I will play this with an orchestra at some point before I die. Brahms 2 finale


----------



## schuberkovich (Apr 7, 2013)

Greatest - Prokofiev Sinfonia Concertante
Listen from 9:13


----------



## DrKilroy (Sep 29, 2012)

Stravinsky's Concerto in D, Firebird.
Vaughan Williams' 8th Symphony.
Ravel's Piano Concerto in G and Violin Sonata.
Sibelius' 5th Symphony.
Mozart's 40th Symphony, 5th Violin Concerto, 4th Horn Concerto.
Bach's 2nd Brandenburg Concerto.
Schumann's Carnaval.

Best regards, Dr


----------



## PetrB (Feb 28, 2012)

Debussy ~ La Mer


----------



## aleazk (Sep 30, 2011)

The final number of Ravel's opera "L'enfant et les sortilèges", "Il est bon, l'enfant, il est sage", with the boy embracing his mother. Few things can bring a tear from me, I'm afraid that this one qualifies.


----------



## DeepR (Apr 13, 2012)

Most of my favorites were mentioned, except Scriabin - Symphony No. 1, which is possibly my favorite of them all:


----------



## TrevBus (Jun 6, 2013)

Easy for me and no contest. Beethoven's 5th. It stirs my emotions and puts me where I wish to stay.


----------



## SiegendesLicht (Mar 4, 2012)

To all the great finales that have been mentioned, I would like to add Bruckner's Symphony No. 1.


----------



## techniquest (Aug 3, 2012)

Now let me see....
*Loud:*
Mahler 2 (but it has to be done properly with audible tam-tams, organ and big bells; ditto Scriabin - Poem of Ecstacy)
Mahler 8
Shostakovich 5 (esp. in the Petrenko recording on Naxos)
Walton 1 (but not the awful Owain Arwel Hughes recording on BIS)
Janacek - Sinfonietta (and Taras Bulba)
Ravel - La Valse
Khachaturian 2 (esp. in the Neeme Jarvi recording on Chandos)

*Quiet:*
Shostakovich 8
Shostakovich 15
Mahler 4
David Bedford - Stars End
Respighi - Fountains of Rome
Rimsky-Korsakov - Scheherazade


----------



## BaronAlstromer (Apr 13, 2013)

Beethoven´s 7th symphony.


----------



## mmsbls (Mar 6, 2011)

I strongly second Mozart's 41 and Beethoven's Grosse Fuge. I would add:

Mendelssohn: Symphony 4
Wagner: Tristan and Isolde - The Liebestod (if opera counts)


----------



## OboeKnight (Jan 25, 2013)

Dvorak 9!!! The beginning of the finale is epic.


----------



## Tristan (Jan 5, 2013)

DeepR said:


> Most of my favorites were mentioned, except Scriabin - Symphony No. 1, which is possibly my favorite of them all:


Scriabin's orchestral works are so underrated. I love the finale to the Symphony No. 1


----------



## Ravndal (Jun 8, 2012)

PetrB said:


> Debussy ~ La Mer


Yes!!!!!! I'm especially thinking of the ending of the first movement. Goosebumps inc.


----------



## Trout (Apr 11, 2011)

One of my favorite finales is that of Atterberg's 3rd symphony. Here is the last movement, but it is probably better to hear in context. Breathtakingly melodic and amazingly triumphant, nevertheless.


----------



## CyrilWashbrook (Feb 6, 2013)

Dvorak cello concerto is probably my favourite. A couple of nights ago, I was on YouTube cycling through several different performances purely to listen to the last five or six minutes of each one (from roughly where the violin-cello duet kicks in).

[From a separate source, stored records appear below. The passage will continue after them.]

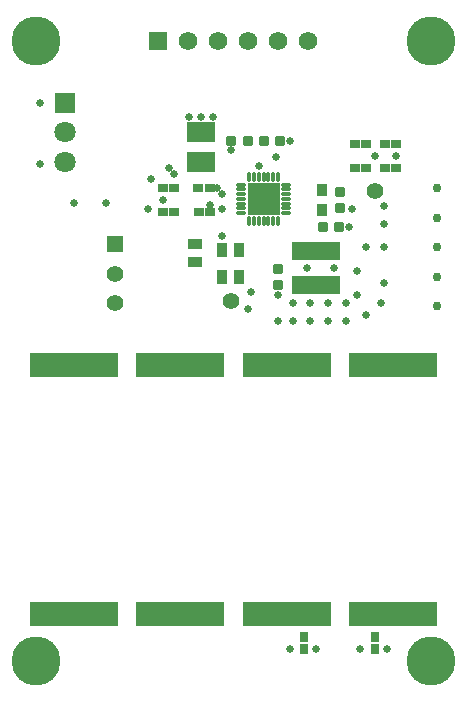
<source format=gts>
G04*
G04 #@! TF.GenerationSoftware,Altium Limited,Altium Designer,25.6.2 (33)*
G04*
G04 Layer_Color=8388736*
%FSLAX44Y44*%
%MOMM*%
G71*
G04*
G04 #@! TF.SameCoordinates,C81FDC39-D595-45C3-B34A-221C7668EC96*
G04*
G04*
G04 #@! TF.FilePolarity,Negative*
G04*
G01*
G75*
%ADD28R,0.8000X0.8500*%
%ADD29R,2.3500X1.7000*%
%ADD30O,1.0000X0.3500*%
%ADD31R,7.5500X2.1500*%
%ADD32R,2.7500X2.7500*%
%ADD33O,0.3500X1.0000*%
%ADD34R,0.8500X0.8000*%
G04:AMPARAMS|DCode=35|XSize=0.91mm|YSize=0.8104mm|CornerRadius=0.1576mm|HoleSize=0mm|Usage=FLASHONLY|Rotation=0.000|XOffset=0mm|YOffset=0mm|HoleType=Round|Shape=RoundedRectangle|*
%AMROUNDEDRECTD35*
21,1,0.9100,0.4953,0,0,0.0*
21,1,0.5949,0.8104,0,0,0.0*
1,1,0.3151,0.2975,-0.2477*
1,1,0.3151,-0.2975,-0.2477*
1,1,0.3151,-0.2975,0.2477*
1,1,0.3151,0.2975,0.2477*
%
%ADD35ROUNDEDRECTD35*%
G04:AMPARAMS|DCode=36|XSize=0.91mm|YSize=0.8104mm|CornerRadius=0.1576mm|HoleSize=0mm|Usage=FLASHONLY|Rotation=90.000|XOffset=0mm|YOffset=0mm|HoleType=Round|Shape=RoundedRectangle|*
%AMROUNDEDRECTD36*
21,1,0.9100,0.4953,0,0,90.0*
21,1,0.5949,0.8104,0,0,90.0*
1,1,0.3151,0.2477,0.2975*
1,1,0.3151,0.2477,-0.2975*
1,1,0.3151,-0.2477,-0.2975*
1,1,0.3151,-0.2477,0.2975*
%
%ADD36ROUNDEDRECTD36*%
%ADD37C,0.7500*%
%ADD38R,1.1500X0.9500*%
%ADD39R,4.0400X1.6000*%
%ADD40R,0.9500X1.1500*%
%ADD41R,0.8500X1.1000*%
%ADD42R,1.5700X1.5700*%
%ADD43R,1.8000X1.8000*%
%ADD44C,4.1500*%
%ADD45C,1.5700*%
%ADD46C,1.8000*%
%ADD47R,1.4000X1.4000*%
%ADD48C,1.4000*%
%ADD49C,0.6500*%
%ADD50C,1.4200*%
D28*
X250000Y42250D02*
D03*
Y32750D02*
D03*
X310000Y42250D02*
D03*
Y32750D02*
D03*
D29*
X162500Y470000D02*
D03*
Y445000D02*
D03*
D30*
X196500Y425500D02*
D03*
Y421500D02*
D03*
Y417500D02*
D03*
X234500Y401500D02*
D03*
Y405500D02*
D03*
Y409500D02*
D03*
Y413500D02*
D03*
Y417500D02*
D03*
Y421500D02*
D03*
Y425500D02*
D03*
X196500Y413500D02*
D03*
Y409500D02*
D03*
Y405500D02*
D03*
Y401500D02*
D03*
D31*
X145000Y62500D02*
D03*
X55000D02*
D03*
X325000Y272500D02*
D03*
Y62500D02*
D03*
X145000Y272500D02*
D03*
X235000D02*
D03*
Y62500D02*
D03*
X55000Y272500D02*
D03*
D32*
X215500Y413500D02*
D03*
D33*
X219500Y432500D02*
D03*
X223500D02*
D03*
X227500D02*
D03*
X215500D02*
D03*
X211500D02*
D03*
X207500D02*
D03*
X203500D02*
D03*
Y394500D02*
D03*
X207500D02*
D03*
X211500D02*
D03*
X215500D02*
D03*
X219500D02*
D03*
X223500D02*
D03*
X227500D02*
D03*
D34*
X170000Y402500D02*
D03*
X169750Y422500D02*
D03*
X327750Y440000D02*
D03*
Y460000D02*
D03*
X302500D02*
D03*
X293000D02*
D03*
X130250Y402500D02*
D03*
X139750D02*
D03*
X130250Y422500D02*
D03*
X139750D02*
D03*
X293000Y440000D02*
D03*
X302500D02*
D03*
X160500Y402500D02*
D03*
X160250Y422500D02*
D03*
X318250Y440000D02*
D03*
Y460000D02*
D03*
D35*
X227500Y340500D02*
D03*
X280000Y405500D02*
D03*
X227500Y354500D02*
D03*
X280000Y419500D02*
D03*
D36*
X279500Y390000D02*
D03*
X188000Y462500D02*
D03*
X229500D02*
D03*
X265500Y390000D02*
D03*
X202000Y462500D02*
D03*
X215500D02*
D03*
D37*
X362500Y322500D02*
D03*
Y372500D02*
D03*
Y397500D02*
D03*
Y422500D02*
D03*
Y347500D02*
D03*
D38*
X157500Y375000D02*
D03*
Y360000D02*
D03*
D39*
X260000Y340250D02*
D03*
Y369750D02*
D03*
D40*
X180000Y347500D02*
D03*
X195000D02*
D03*
X180000Y370000D02*
D03*
X195000D02*
D03*
D41*
X265000Y404250D02*
D03*
Y420750D02*
D03*
D42*
X126500Y547500D02*
D03*
D43*
X47500Y495000D02*
D03*
D44*
X22500Y22500D02*
D03*
X357500D02*
D03*
Y547500D02*
D03*
X22500D02*
D03*
D45*
X253500D02*
D03*
X228100D02*
D03*
X202700D02*
D03*
X177300D02*
D03*
X151900D02*
D03*
D46*
X47500Y470000D02*
D03*
Y445000D02*
D03*
D47*
X90000Y375000D02*
D03*
D48*
Y350000D02*
D03*
Y325000D02*
D03*
D49*
X205000Y335000D02*
D03*
X202500Y320000D02*
D03*
X227500Y310000D02*
D03*
X240000D02*
D03*
X255000D02*
D03*
X270000D02*
D03*
X285000D02*
D03*
X302500Y315000D02*
D03*
X315000Y325000D02*
D03*
X317500Y342500D02*
D03*
Y372500D02*
D03*
Y392500D02*
D03*
Y407500D02*
D03*
X252500Y355000D02*
D03*
X275000D02*
D03*
X302500Y372500D02*
D03*
X295000Y352500D02*
D03*
Y332500D02*
D03*
X285000Y325000D02*
D03*
X270000D02*
D03*
X255000D02*
D03*
X240000D02*
D03*
X162500Y482500D02*
D03*
X172500D02*
D03*
X152500D02*
D03*
X140000Y435000D02*
D03*
X135000Y440000D02*
D03*
X120000Y430000D02*
D03*
X170000Y408770D02*
D03*
X206610Y422390D02*
D03*
X224390D02*
D03*
Y404610D02*
D03*
X206610D02*
D03*
X180000Y417500D02*
D03*
X176270Y422500D02*
D03*
X187500Y455000D02*
D03*
X237500Y462500D02*
D03*
X327500Y450000D02*
D03*
X287500Y390000D02*
D03*
X227500Y332500D02*
D03*
X82500Y410000D02*
D03*
X55000D02*
D03*
X26283Y442939D02*
D03*
X26336Y495027D02*
D03*
X117500Y405000D02*
D03*
X237500Y32500D02*
D03*
X260000D02*
D03*
X297500D02*
D03*
X320000D02*
D03*
X225934Y448801D02*
D03*
X290000Y405000D02*
D03*
X130000Y412500D02*
D03*
X310000Y450000D02*
D03*
X180000Y405000D02*
D03*
X211426Y441610D02*
D03*
X180000Y382500D02*
D03*
D50*
X215500Y413500D02*
D03*
X310000Y420000D02*
D03*
X187500Y327500D02*
D03*
M02*

</source>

There are also some fantastic last movements from Bruckner and Mahler. Another good one is the scintillating finale to Rossini's Stabat Mater, which my orchestra played a couple of weeks ago.


----------



## DeepR (Apr 13, 2012)

How could I forget. When I heard this for the first time I practically jumped out of my seat.


----------



## Adeodatus100 (May 27, 2013)

The _third_ movement of Tchaikovsky's 6th is a great finale.  (Seriously, I've never been to a performance where it didn't get applause. I once actually saw someone putting their coat on, only to look really embarrassed when the finale started.)

I think for a big, loud ending I'd go with Bruckner's 5th. But the ending of his (unfinished) 9th is tinglingly beautiful.


----------